[3575] Col. Stoffel, Guerre civile, ii, 389.

[3576] Le Verrier overlooks or ignores the fact that in his very next letter (x, 18, § 1), also written at Cumae, Cicero described the weather as ‘an absolutely dead calm’ (mirificae tranquillitates).

[3577] Mr. Shuckburgh (The Letters of Cicero, i, 1899, p. 327) says by mistake, ‘the 26th of September,’ forgetting that in the unreformed Roman calendar there were not 30, but only 29 days in September.

[3578] Att., iv, 18, § 5. The MS. reading is (a litoribus Britanniae) proximo, which is nonsense. Dr. Vogel, however, attempts to translate the untranslatable. ‘What other meaning,’ he asks (Neue Jahrbücher für Philologie, &c., cliii, 1896, p. 283), ‘can the somewhat extraordinary expression datas a litoribus Britanniae proximo have than that the letter was written in the neighbourhood of the coast of Britain, and therefore not quite at the sea?’ The words will not bear this or any other meaning; and it is obvious that Caesar would have gained nothing by writing when he was ‘not quite at the sea’; unless, indeed, in order to save a few hours’ delay in the transmission of an unimportant private letter, he had sent on a messenger to the coast with orders to embark on a special galley! For proximo Boot substituted proximis, a conjecture which is generally accepted.
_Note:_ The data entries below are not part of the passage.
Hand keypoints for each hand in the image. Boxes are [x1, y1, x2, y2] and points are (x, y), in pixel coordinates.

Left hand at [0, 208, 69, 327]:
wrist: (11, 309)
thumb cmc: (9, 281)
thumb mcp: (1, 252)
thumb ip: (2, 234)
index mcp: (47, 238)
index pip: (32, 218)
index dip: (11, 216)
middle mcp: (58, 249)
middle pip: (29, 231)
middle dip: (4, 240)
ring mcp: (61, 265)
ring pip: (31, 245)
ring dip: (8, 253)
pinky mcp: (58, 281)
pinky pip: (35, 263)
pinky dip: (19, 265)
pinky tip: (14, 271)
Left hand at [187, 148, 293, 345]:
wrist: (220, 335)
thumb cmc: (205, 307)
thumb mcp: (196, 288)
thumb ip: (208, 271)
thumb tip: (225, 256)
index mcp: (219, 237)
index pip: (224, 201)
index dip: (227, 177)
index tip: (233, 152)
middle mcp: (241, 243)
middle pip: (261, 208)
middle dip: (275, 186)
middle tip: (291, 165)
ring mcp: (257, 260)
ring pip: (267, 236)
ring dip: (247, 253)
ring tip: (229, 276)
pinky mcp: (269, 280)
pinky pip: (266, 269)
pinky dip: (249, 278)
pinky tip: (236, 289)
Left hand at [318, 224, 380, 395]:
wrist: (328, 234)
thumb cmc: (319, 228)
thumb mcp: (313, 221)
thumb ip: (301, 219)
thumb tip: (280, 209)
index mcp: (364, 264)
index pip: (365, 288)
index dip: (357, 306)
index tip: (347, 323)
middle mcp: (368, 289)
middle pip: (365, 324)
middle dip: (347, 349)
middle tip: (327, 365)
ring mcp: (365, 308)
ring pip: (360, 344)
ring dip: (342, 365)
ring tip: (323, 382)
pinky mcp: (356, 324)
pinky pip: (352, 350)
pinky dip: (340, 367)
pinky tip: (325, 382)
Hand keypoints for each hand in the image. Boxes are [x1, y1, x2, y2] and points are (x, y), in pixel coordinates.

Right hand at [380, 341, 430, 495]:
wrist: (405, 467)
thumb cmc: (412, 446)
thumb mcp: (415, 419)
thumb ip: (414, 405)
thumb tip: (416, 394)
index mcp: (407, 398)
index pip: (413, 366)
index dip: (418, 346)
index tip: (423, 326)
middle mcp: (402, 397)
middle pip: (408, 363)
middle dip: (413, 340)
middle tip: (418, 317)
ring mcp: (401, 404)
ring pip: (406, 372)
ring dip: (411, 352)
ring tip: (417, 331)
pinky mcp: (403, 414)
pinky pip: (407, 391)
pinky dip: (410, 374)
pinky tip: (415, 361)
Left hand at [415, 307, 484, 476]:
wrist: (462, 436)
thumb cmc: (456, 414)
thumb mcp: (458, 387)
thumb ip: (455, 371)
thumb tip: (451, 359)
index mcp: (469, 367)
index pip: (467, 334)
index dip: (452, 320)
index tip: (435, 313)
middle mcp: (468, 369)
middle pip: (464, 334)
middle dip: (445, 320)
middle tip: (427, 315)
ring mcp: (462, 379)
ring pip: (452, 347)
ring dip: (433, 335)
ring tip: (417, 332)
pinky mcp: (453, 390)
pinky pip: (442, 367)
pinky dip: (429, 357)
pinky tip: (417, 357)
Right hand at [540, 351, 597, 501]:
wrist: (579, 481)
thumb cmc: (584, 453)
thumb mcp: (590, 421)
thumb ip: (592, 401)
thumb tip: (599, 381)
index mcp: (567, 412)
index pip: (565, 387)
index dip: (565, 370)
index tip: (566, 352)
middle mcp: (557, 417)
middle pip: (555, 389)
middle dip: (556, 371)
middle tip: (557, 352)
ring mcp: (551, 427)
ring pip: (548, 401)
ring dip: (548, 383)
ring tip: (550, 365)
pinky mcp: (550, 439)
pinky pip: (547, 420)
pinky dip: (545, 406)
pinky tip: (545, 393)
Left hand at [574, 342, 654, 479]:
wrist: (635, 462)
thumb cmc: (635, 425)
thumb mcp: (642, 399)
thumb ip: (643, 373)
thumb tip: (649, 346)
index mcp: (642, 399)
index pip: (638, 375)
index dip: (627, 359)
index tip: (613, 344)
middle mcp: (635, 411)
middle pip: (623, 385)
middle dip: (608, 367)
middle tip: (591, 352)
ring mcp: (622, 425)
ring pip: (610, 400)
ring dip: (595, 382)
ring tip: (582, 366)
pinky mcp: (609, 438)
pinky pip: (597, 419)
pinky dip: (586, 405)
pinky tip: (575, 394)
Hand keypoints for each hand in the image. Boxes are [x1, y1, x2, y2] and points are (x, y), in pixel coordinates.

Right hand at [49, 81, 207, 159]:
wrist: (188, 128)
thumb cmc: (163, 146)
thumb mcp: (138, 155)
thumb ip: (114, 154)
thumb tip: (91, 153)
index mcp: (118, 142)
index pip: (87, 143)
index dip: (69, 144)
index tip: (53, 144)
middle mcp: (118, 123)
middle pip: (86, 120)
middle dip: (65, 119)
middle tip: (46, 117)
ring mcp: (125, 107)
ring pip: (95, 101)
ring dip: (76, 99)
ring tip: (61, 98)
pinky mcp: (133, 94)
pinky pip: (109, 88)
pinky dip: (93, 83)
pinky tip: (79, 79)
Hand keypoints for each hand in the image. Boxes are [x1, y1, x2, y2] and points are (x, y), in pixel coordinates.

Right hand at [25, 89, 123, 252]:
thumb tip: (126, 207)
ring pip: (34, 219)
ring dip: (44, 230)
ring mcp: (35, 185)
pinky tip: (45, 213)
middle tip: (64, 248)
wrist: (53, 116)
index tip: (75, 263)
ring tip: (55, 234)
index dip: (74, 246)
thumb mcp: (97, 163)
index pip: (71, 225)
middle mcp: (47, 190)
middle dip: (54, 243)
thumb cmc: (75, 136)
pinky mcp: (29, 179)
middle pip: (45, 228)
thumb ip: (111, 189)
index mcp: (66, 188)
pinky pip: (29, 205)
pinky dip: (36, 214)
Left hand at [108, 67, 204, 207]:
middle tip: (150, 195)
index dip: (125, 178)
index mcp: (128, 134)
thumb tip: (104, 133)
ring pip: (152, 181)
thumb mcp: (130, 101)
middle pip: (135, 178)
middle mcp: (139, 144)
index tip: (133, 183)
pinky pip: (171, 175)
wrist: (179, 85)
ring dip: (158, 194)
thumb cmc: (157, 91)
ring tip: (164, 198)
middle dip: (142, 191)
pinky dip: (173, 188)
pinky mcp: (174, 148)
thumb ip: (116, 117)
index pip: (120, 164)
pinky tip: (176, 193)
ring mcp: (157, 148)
Whatever Cicero may have written, it is certain that the letters which he received from his brother and from Caesar were written in Britain; but T. Bergk, to whom the conclusions which commend themselves to plain men are generally distasteful, insists (Jahrbücher für classische Philologie, 13 Supplementband, 1884, p. 616) that litoribus Britanniae proximo means ‘the coasts nearest to Britain, that is to say, Boulogne’; and he defends this interpretation by the argument that Caesar had a rooted dislike of mentioning unknown names. But, as Bergk himself maintains, Boulogne was the Portus Itius; and, as Caesar twice mentioned the Portus Itius in his Commentaries (B. G., v, 2, § 3; 5, § 1), it is difficult to see why he should have shrunk from doing so in a letter.

Bergk’s theory leads him to the absurd conclusion that Caesar quitted Britain for Gaul on the day before he wrote this letter, that is to say, on the 29th (or 30th) of August of the Julian calendar. Absurd, because, as I show in the text (p. 713), Cicero would in that case have written, not (exercitum e Britannia) reportabant, but reportaverant; and because Caesar, who had not quitted Britain in the preceding year until, at the earliest, September 11, would not have felt obliged to sail four weeks before the equinox ‘because the equinox was at hand’, and would certainly have thought it perfectly safe to wait several days longer for the return of the ships which carried the first detachment of his army back to Gaul, and which he could ill spare.

[3579] B. G., v, 23, § 5.

[3580] Cicero, Att., iv, 18, § 5; B. G., v, 23.

[3581] Cicero, Q. fr., iii, 3, § 1.

[3582] Cf. Unger (Neue Jahrbücher für Philologie, &c., cxxix, 1884, p. 586), and Zumpt (Jahrbücher für classische Philologie, vii Supplementband, 1873-5, p. 564).

Bergk (ib., 13 Supplementband, 1884, p. 618), remarking that Napoleon admits that Caesar quitted Britain in 55 B.C. as early as the 12th of September, says that the rise of Arcturus, which, according to Pliny (Nat. Hist., xviii, 31 [74], § 310), took place on that day, marked the commencement of the stormy season, and that it is therefore inconceivable that Caesar would have postponed his departure until the middle of the month. I do not attach the least importance to this argument. Caesar went by the equinox, not by the rise of Arcturus, and he waited as long as he thought safe. Moreover, Bergk apparently forgets that the date fixed by Pliny for the rise of Arcturus was borrowed from the Julian calendar, the astronomical calculations for which were not made until 46 B.C. [It should be noted that, according to Columella (De re rust., xi, 2), whom Bergk also quotes, the rise of Arcturus took place on the 17th of September, but the 13th presaged the approach of stormy weather (tempestatem significat).]